The occupation authorities have maintained many of Saddam's repressive
laws, including the 1987 order which robbed us of basic union rights,
including the right to strike.  Today, we still have no official
recognition as a trade union, despite having 23,000 members in 10 oil
and gas companies in Basra, Amara, Nassiriya, and up to Anbar province.


 

However, we draw our legitimacy from the workers, not the government.
We believe unions should operate regardless of the government's wishes,
until the people are able finally to elect a genuinely accountable and
independent Iraqi government, which represents our interests and not
those of American imperialism. 

 

Our union is independent of any political party.

 

Most trade unions in Britain only seem to be aware of one union
federation in Iraq, the regime-authorised Iraqi Federation of Trade
Unions, whose president, Rassim Awadi, is deputy leader of the
US-imposed prime minister Ayad Allawi's party.  The IFTU's leadership is
carved up between the pro-government Communist party, Allawi's Iraqi
National Accord, and their satellites.  In fact, there are two other
union federations, which are linked to political parties, as well as our
own organisation. 

 

Our union has already shown it is able to stand its ground against one
of the most powerful US companies, Dick Cheney's KBR, which tried to
take over our workplaces with the protection of occupation forces. 

 

We forced them out and compelled their Kuwaiti subcontractor, Al
Khourafi, to replace 1,000 of the 1,200 employees it brought with it
with Iraqi workers, 70% of whom are unemployed today.  We also fought US
viceroy Paul Bremer's wage schedule, which dictated that Iraqi public
sector workers must earn ID 69,000 ($35) per month, while paying up to
$1,000 a day to thousands of foreign mercenaries.

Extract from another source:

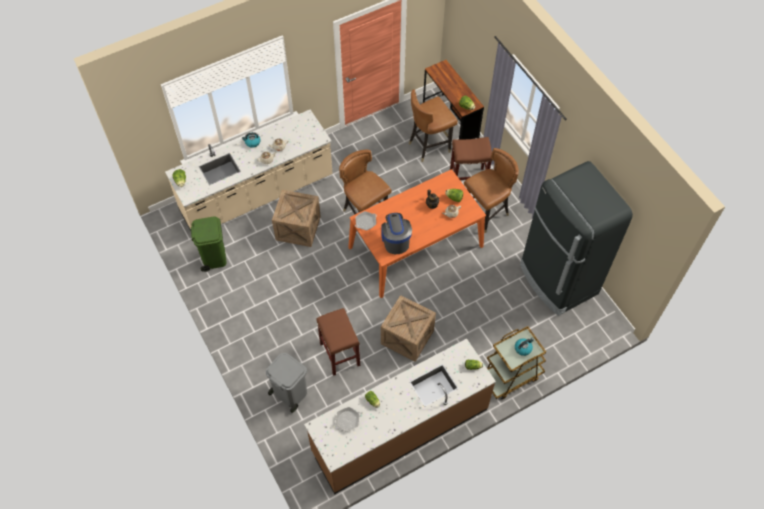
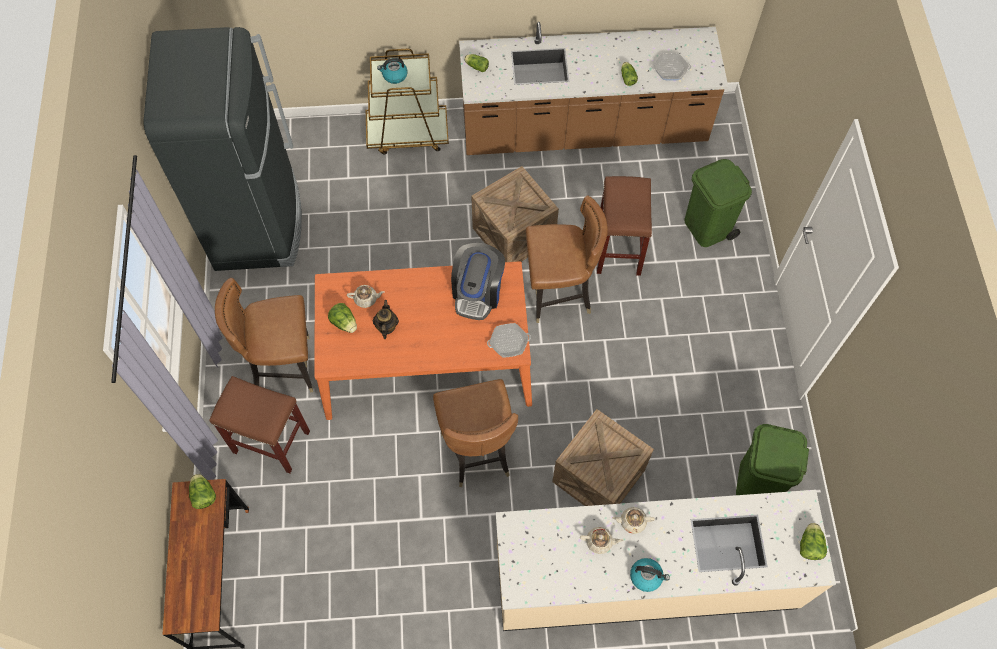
camera: 155 degrees left, 5 degrees up
grey trash can [266,353,307,413] -> green trash can [684,159,752,247]
brown chair [409,90,458,162] -> brown chair moved to [526,195,608,323]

In August 2003 we took
strike action and shut down all oil production for three days. As a
result, the occupation authorities had to raise wages to a minimum of ID
150,000. 

 

We see it as our duty to defend the country's resources.  We reject and
will oppose all moves to privatise our oil industry and national
resources.  We regard this privatisation as a form of neo-colonialism,
an attempt to impose a permanent economic occupation to follow the
military occupation. 

 

The occupation has deliberately fomented a sectarian division of Sunni
and Shia.  We never knew this sort of division before. 

 

Our families intermarried, we lived and worked together.  And today we
are resisting this brutal occupation together, from Falluja to Najaf to
Sadr City.  The resistance to the occupation forces is a God-given right
of Iraqis, and we, as a union, see ourselves as a necessary part of this
resistance - although we will fight using our industrial power, our
collective strength as a union, and as a part of civil society which
needs to grow in order to defeat both still-powerful Saddamist elites
and the foreign occupation of our country. 

 

Bush and Blair should remember that those who voted in last month's
elections in Iraq are as hostile to the occupation as those who
boycotted them.  Those who claim to represent the Iraqi working class
while calling for the occupation to stay a bit longer, due to "fears of
civil war", are in fact speaking only for themselves and the minority of
Iraqis whose interests are dependent on the occupation. 

 

We as a union call for the withdrawal of foreign occupation forces and
their military bases.  We don't want a timetable - this is a stalling
tactic.  We will solve our own problems.  We are Iraqis, we know our
country and we can take care of ourselves.  We have the means, the
skills and resources to rebuild and create our own democratic society.